[SUPPLIED RECORDS]
******************************

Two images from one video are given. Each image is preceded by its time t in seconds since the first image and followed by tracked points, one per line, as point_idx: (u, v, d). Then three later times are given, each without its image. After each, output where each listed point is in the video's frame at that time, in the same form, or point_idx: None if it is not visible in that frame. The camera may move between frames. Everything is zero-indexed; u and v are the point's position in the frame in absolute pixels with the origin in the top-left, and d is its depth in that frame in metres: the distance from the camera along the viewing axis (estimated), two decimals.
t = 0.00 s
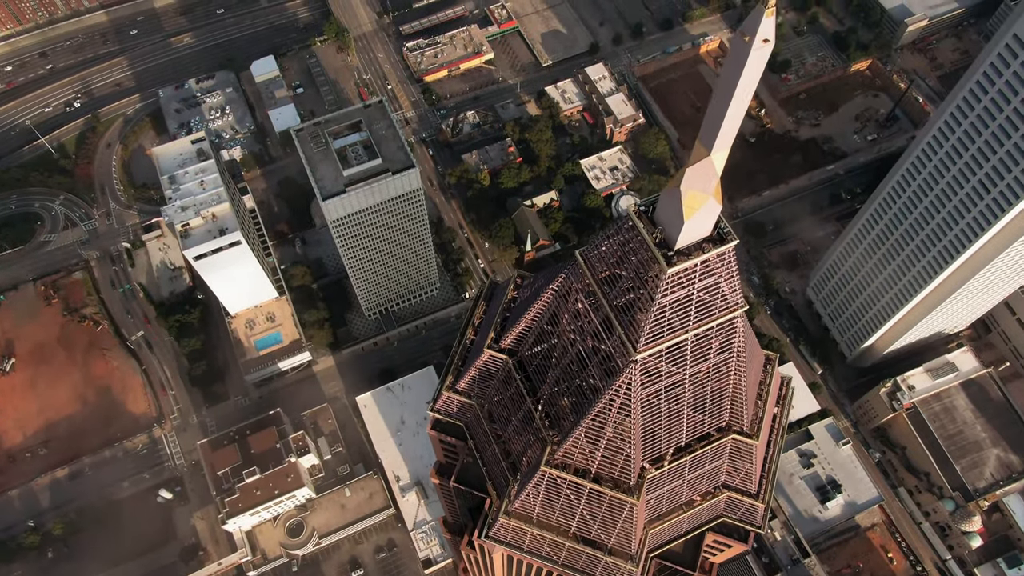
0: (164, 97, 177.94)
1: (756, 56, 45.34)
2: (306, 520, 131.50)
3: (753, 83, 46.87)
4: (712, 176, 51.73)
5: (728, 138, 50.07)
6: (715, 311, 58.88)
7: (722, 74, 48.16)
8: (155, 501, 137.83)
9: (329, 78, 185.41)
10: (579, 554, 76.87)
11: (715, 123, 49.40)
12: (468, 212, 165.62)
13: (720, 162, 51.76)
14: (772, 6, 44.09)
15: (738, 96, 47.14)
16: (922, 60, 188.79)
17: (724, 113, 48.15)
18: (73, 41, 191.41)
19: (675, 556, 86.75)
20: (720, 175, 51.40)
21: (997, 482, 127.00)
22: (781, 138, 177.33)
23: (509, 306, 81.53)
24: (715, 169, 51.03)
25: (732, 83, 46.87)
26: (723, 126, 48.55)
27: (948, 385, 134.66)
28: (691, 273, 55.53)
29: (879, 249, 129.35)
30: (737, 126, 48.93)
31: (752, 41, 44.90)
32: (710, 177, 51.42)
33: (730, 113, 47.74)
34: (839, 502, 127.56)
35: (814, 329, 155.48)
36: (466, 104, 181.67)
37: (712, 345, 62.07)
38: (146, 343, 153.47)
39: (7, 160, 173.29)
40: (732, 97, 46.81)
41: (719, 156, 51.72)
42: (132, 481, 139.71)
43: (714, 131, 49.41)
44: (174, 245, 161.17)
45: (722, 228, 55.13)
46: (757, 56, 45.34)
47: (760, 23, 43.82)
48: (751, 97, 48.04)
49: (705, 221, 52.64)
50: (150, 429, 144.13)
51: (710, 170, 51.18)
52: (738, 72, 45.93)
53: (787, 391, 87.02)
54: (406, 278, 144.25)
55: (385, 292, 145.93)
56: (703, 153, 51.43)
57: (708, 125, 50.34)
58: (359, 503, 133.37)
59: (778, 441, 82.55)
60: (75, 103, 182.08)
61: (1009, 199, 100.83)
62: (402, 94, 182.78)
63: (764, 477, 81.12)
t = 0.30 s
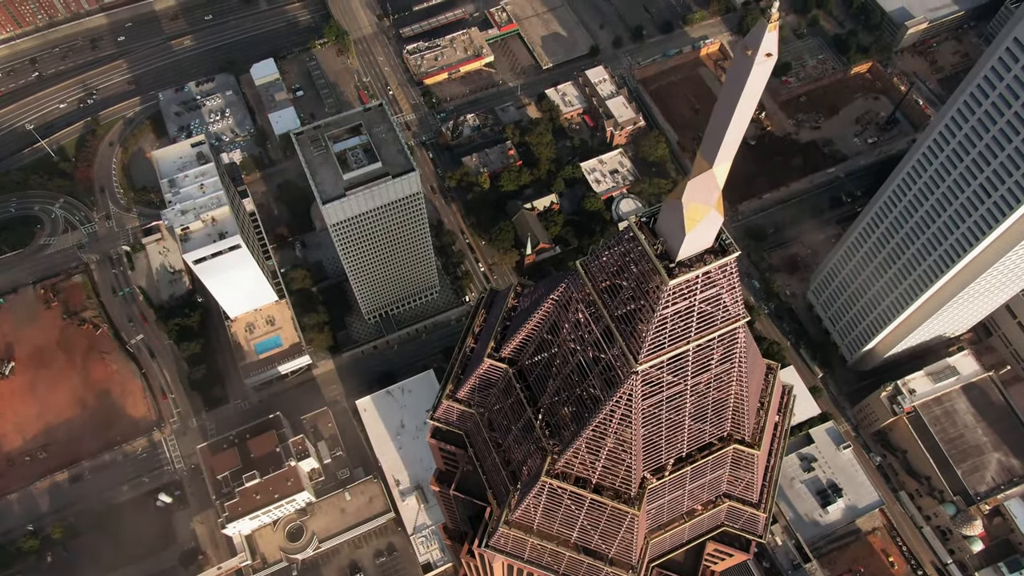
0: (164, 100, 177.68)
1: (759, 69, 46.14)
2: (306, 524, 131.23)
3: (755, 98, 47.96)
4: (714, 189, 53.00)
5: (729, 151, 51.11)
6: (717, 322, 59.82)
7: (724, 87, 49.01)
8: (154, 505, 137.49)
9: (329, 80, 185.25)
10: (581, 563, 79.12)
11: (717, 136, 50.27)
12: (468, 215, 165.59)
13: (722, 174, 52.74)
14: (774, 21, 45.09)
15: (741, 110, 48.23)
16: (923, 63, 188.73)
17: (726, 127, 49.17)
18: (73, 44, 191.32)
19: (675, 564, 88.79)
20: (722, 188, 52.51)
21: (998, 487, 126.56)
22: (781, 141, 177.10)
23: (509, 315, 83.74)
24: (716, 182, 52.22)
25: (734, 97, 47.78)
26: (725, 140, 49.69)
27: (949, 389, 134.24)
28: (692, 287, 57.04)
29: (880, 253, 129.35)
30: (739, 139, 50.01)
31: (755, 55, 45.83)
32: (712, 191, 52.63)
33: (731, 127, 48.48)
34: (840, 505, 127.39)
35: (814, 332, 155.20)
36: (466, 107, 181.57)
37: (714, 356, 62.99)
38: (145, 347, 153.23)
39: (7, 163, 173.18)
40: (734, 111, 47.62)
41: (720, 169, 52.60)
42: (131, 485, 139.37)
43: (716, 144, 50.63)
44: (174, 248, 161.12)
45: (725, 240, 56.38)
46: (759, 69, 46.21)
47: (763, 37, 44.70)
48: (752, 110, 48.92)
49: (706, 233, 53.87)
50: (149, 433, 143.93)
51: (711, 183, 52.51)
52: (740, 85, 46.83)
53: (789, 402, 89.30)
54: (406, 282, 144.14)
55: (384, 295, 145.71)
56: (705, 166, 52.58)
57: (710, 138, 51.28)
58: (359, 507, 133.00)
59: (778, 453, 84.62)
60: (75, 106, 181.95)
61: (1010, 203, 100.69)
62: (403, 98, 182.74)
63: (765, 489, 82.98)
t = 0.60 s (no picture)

******************************

[YOUR ASSIGNMENT]
Starting at the line that contains "27: (949, 389, 134.24)", restate word for word every line through the last one in the records above. Return nothing else.

[OUTPUT]
27: (949, 389, 134.24)
28: (692, 287, 57.04)
29: (880, 253, 129.35)
30: (739, 139, 50.01)
31: (755, 55, 45.83)
32: (712, 191, 52.63)
33: (731, 127, 48.48)
34: (840, 505, 127.39)
35: (814, 332, 155.20)
36: (466, 107, 181.57)
37: (714, 356, 62.99)
38: (145, 347, 153.23)
39: (7, 163, 173.18)
40: (734, 111, 47.62)
41: (720, 169, 52.60)
42: (131, 485, 139.37)
43: (716, 144, 50.63)
44: (174, 248, 161.12)
45: (725, 240, 56.38)
46: (759, 69, 46.21)
47: (763, 37, 44.70)
48: (752, 110, 48.92)
49: (706, 233, 53.87)
50: (149, 433, 143.93)
51: (711, 183, 52.51)
52: (740, 85, 46.83)
53: (789, 402, 89.30)
54: (406, 282, 144.14)
55: (384, 295, 145.71)
56: (705, 166, 52.58)
57: (710, 138, 51.28)
58: (359, 507, 133.00)
59: (778, 453, 84.62)
60: (75, 106, 181.95)
61: (1010, 203, 100.69)
62: (403, 98, 182.74)
63: (765, 489, 82.98)
t = 0.60 s (no picture)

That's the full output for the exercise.